** Teks Sumber **
Dari ‘Abdullah bin ‘Abbas, beliau mengatakan kepada mu’adzin pada saat hujan, ”Apabila engkau mengucapkan ’Asyhadu allaa ilaha illalloh, asyhadu anna Muhammadar Rasulullah’, maka janganlah engkau ucapkan ’Hayya ’alash sholaah’. Tetapi ucapkanlah
صَلُّوا فِى بُيُوتِكُمْ
‘Sholluu fii buyutikum’ [Sholatlah di rumah kalian]. [HR. Muslim, no. 699]
Imam An Nawawi -semoga Allah merahmati beliau- berkata: ”Dari hadits di atas terdapat dalil tentang keringanan untuk tidak melakukan shalat jama’ah ketika turun hujan dan ini termasuk udzur (halangan) untuk meninggalkan shalat berjama’ah (di masjid).” [Syarh Muslim, 5/207]
Kedua: Bolehnya menjama’ (menggabung) shalat ketika hujan deras.

** Entri set data **
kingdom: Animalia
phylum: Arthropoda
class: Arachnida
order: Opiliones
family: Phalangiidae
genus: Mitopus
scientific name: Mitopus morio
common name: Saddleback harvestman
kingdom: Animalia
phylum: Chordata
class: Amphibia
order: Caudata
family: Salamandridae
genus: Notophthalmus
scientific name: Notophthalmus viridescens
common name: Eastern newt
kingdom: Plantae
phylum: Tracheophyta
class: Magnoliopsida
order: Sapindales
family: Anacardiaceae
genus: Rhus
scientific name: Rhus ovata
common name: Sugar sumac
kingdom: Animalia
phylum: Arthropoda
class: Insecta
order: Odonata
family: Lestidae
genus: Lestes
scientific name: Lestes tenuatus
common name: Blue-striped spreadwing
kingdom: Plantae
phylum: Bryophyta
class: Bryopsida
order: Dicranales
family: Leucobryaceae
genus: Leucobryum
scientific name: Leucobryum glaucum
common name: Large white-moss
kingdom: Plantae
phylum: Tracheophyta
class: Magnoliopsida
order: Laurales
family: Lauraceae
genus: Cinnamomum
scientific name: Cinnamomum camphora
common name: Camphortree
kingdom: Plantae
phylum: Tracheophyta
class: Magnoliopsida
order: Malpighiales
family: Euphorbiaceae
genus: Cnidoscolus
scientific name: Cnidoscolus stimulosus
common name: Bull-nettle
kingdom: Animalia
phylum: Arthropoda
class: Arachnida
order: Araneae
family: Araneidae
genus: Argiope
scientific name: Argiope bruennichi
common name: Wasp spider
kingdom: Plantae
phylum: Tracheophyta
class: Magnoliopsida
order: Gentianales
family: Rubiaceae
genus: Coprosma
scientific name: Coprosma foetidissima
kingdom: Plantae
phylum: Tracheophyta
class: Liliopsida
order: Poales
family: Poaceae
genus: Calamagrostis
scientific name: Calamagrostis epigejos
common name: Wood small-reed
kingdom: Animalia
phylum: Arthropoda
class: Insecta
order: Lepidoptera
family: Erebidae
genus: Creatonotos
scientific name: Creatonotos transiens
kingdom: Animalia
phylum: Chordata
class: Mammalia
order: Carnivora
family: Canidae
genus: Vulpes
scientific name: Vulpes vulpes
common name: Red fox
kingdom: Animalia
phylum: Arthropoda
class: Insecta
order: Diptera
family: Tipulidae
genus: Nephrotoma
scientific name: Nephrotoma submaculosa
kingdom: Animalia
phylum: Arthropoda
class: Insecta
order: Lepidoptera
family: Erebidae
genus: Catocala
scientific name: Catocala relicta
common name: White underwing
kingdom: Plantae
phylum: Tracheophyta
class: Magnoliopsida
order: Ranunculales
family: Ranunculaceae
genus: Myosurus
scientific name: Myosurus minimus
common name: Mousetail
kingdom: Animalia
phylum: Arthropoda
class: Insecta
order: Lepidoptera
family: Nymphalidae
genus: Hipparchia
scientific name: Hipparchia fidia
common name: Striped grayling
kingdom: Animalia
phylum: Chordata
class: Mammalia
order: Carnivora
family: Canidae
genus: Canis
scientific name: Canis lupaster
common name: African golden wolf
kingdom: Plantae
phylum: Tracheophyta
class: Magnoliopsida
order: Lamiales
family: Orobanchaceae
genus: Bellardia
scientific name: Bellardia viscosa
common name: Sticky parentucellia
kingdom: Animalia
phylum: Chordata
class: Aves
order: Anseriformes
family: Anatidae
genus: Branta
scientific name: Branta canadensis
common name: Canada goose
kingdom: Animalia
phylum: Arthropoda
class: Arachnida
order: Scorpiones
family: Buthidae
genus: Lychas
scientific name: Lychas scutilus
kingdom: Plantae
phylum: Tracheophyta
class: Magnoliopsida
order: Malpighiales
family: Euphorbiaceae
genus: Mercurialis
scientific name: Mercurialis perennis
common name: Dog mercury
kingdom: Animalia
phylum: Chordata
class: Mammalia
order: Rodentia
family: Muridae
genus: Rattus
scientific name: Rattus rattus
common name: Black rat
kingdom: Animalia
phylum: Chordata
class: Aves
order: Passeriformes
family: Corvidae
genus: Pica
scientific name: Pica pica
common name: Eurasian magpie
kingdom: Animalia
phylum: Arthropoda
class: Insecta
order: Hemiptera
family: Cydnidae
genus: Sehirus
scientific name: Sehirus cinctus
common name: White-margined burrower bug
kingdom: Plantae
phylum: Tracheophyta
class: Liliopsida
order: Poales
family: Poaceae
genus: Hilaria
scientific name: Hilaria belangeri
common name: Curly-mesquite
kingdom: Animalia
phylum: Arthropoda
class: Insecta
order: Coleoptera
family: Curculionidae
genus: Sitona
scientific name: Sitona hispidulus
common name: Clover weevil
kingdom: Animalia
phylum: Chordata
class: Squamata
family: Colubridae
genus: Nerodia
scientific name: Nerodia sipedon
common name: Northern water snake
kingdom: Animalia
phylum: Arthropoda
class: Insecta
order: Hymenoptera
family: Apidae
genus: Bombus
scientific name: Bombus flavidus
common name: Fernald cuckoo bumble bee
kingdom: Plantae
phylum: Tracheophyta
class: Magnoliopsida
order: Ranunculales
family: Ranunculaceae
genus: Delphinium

** Soal Latihan 1 **
Apakah pernyataan (a), (b), dan (c) berikut sesuai dengan teks sumber? Jawab ya atau tidak untuk masing-masing, lalu kutip persis kata-kata teks sumber yang menjadi penentunya.
(a) Ibnu Abbas menyuruh muadzin agar tidak mengucapkan "Hayya 'alash sholaah" saat hujan.
(b) Hadits tersebut diriwayatkan oleh Bukhari.
(c) Imam An Nawawi menganggap hujan sebagai udzur untuk meninggalkan shalat berjama'ah.
** Soal Latihan 2 **
Salin persis bagian teks sumber di antara "Dari ‘Abdullah bin" dan "ketika hujan deras.", termasuk kedua bagian itu.
Item-item tersebut tidak diperlukan di sini.

** Jawaban Lengkap 1 **
(a) Ya. "maka janganlah engkau ucapkan ’Hayya ’alash sholaah’"
(b) Tidak. "[HR. Muslim, no. 699]"
(c) Ya. "ini termasuk udzur (halangan) untuk meninggalkan shalat berjama’ah (di masjid)"

** Jawaban Lengkap 2 **
Dari ‘Abdullah bin ‘Abbas, beliau mengatakan kepada mu’adzin pada saat hujan, ”Apabila engkau mengucapkan ’Asyhadu allaa ilaha illalloh, asyhadu anna Muhammadar Rasulullah’, maka janganlah engkau ucapkan ’Hayya ’alash sholaah’. Tetapi ucapkanlah
صَلُّوا فِى بُيُوتِكُمْ
‘Sholluu fii buyutikum’ [Sholatlah di rumah kalian]. [HR. Muslim, no. 699]
Imam An Nawawi -semoga Allah merahmati beliau- berkata: ”Dari hadits di atas terdapat dalil tentang keringanan untuk tidak melakukan shalat jama’ah ketika turun hujan dan ini termasuk udzur (halangan) untuk meninggalkan shalat berjama’ah (di masjid).” [Syarh Muslim, 5/207]
Kedua: Bolehnya menjama’ (menggabung) shalat ketika hujan deras.